Mäuse sind nicht zu unterschätzen. Sie stehlen nicht nur Nahrung, sondern bringen sie auch noch nach Hause. Wenn man die Löcher von Mäusen wie Hamstern aufstößt, findet man darin oft Mais, Reis, Erdnüsse, Sonnenblumenkerne und andere Lebensmittel, als wäre es ein Lebensmittelgeschäft. Warum aber lagern Mäuse, die in Getreidespeichern und Wohnräumen leben, wo es ihnen an nichts mangelt, überhaupt Nahrungsmittel?

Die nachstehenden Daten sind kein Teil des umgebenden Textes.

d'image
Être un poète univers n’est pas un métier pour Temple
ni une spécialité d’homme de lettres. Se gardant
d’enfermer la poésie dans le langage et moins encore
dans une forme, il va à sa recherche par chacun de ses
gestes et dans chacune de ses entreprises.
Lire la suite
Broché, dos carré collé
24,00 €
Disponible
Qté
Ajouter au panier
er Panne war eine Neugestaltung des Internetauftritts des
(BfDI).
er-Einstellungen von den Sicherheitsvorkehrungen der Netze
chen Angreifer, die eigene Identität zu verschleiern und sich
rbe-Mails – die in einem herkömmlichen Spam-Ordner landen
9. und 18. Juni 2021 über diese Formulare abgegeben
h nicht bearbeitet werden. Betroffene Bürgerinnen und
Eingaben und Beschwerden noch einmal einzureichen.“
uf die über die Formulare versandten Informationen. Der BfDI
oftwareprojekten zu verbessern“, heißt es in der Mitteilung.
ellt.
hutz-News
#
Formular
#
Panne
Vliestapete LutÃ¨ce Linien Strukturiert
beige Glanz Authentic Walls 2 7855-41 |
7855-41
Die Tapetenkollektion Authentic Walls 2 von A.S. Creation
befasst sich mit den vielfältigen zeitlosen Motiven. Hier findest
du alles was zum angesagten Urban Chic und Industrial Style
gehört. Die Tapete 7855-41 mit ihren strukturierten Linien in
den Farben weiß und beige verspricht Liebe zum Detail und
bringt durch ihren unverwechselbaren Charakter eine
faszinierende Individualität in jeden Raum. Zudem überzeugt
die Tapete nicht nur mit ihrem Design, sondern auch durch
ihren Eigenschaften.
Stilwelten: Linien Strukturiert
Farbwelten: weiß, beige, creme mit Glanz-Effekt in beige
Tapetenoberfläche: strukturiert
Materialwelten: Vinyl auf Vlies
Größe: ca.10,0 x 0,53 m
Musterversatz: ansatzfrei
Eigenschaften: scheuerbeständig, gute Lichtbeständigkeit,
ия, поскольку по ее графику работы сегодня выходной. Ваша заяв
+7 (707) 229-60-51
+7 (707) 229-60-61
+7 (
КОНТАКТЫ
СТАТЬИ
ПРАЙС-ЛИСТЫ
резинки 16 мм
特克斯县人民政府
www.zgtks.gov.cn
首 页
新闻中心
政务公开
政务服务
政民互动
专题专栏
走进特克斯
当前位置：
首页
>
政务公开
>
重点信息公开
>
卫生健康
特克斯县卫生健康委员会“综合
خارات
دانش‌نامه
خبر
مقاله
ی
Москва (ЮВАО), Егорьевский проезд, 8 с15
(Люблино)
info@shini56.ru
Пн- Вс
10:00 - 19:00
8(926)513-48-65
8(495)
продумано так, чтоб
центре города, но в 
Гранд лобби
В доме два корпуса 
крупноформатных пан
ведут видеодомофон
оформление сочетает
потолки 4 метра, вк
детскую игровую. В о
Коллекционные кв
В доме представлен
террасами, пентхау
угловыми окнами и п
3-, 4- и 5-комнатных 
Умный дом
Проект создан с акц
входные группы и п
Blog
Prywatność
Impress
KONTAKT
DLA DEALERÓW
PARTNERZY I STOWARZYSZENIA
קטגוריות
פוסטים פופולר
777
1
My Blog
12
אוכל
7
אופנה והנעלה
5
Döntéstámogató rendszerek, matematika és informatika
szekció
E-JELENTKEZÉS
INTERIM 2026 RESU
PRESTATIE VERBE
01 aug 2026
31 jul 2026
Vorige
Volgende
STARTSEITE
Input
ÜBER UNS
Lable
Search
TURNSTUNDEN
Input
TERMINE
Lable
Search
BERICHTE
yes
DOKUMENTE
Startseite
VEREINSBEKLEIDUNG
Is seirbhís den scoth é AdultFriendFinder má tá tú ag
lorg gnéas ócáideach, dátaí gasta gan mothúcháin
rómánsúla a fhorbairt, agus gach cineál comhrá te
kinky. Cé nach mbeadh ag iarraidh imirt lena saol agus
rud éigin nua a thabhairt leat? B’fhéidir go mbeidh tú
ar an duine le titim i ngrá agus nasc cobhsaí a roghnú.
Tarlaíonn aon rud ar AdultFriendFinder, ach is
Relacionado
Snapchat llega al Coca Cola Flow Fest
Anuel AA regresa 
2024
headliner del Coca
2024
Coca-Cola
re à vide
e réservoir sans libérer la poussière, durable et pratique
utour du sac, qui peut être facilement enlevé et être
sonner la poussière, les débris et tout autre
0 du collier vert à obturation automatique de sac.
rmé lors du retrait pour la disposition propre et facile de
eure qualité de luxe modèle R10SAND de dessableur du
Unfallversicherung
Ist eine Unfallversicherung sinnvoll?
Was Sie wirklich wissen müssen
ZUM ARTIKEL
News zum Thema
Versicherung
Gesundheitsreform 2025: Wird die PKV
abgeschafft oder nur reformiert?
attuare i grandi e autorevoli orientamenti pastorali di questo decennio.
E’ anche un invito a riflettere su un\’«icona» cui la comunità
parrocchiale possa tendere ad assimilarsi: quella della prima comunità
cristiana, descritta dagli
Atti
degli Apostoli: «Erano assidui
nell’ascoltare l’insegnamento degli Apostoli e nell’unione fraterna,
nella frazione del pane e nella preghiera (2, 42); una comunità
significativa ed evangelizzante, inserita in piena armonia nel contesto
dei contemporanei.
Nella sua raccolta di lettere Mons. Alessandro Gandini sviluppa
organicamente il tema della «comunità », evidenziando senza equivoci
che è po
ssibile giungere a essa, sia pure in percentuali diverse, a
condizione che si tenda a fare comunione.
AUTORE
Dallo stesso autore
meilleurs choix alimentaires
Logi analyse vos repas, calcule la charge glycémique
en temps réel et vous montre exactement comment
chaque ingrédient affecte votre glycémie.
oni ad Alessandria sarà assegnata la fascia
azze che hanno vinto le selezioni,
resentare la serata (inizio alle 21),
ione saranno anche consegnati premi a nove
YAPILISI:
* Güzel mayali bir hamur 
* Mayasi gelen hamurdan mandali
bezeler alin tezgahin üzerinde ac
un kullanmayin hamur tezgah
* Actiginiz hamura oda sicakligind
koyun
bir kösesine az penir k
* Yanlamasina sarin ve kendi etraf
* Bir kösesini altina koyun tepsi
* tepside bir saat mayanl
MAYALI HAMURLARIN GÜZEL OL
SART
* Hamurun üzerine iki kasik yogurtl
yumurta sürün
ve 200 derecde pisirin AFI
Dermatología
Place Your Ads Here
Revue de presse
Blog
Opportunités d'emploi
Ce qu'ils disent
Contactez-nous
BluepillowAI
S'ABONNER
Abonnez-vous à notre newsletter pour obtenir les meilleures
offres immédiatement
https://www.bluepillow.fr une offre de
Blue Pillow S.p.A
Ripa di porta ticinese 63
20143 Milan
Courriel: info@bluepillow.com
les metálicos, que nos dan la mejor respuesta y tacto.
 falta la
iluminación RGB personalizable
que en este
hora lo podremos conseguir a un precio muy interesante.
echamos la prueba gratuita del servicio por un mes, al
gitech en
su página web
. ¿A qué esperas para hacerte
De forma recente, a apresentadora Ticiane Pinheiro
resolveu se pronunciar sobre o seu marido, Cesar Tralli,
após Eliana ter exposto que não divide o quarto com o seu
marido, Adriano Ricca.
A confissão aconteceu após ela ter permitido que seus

Tatsächlich ist das Lagern von Nahrungsmitteln eine „gute Tradition“ vieler Nagetiere, einschließlich der Eichhörnchen. Sie lagern Samen in Zeiten des Überflusses, um im Winter, wenn die Nahrungsmittel knapp werden, davon zu zehren. Mäuse lagern ihre Nahrung im Allgemeinen entweder zentral oder dezentral. Bei der zentralen Lagerung werden die Nahrungsmittel in einigen wenigen zentralen „Speichern“ aufbewahrt. Der Vorteil davon ist, dass man später leicht darauf zugreifen kann, der Nachteil jedoch ist, dass viele Samen von weit her transportiert werden müssen, und wenn sie von skrupellosen Tieren gestohlen werden, besteht die Gefahr, dass sie hungern. Bei der dezentralen Lagerung werden die Samen an verschiedenen Orten versteckt oder sogar vergraben, was weniger Aufwand erfordert und auch bei einem Verlust keine große Rolle spielt. Allerdings ist es sehr schwierig, sie wiederzufinden, und einige Samen keimen, weil sie nie gefunden werden, sodass aus der „Nahrungslagerung“ eine „Baumpflanzung“ wird.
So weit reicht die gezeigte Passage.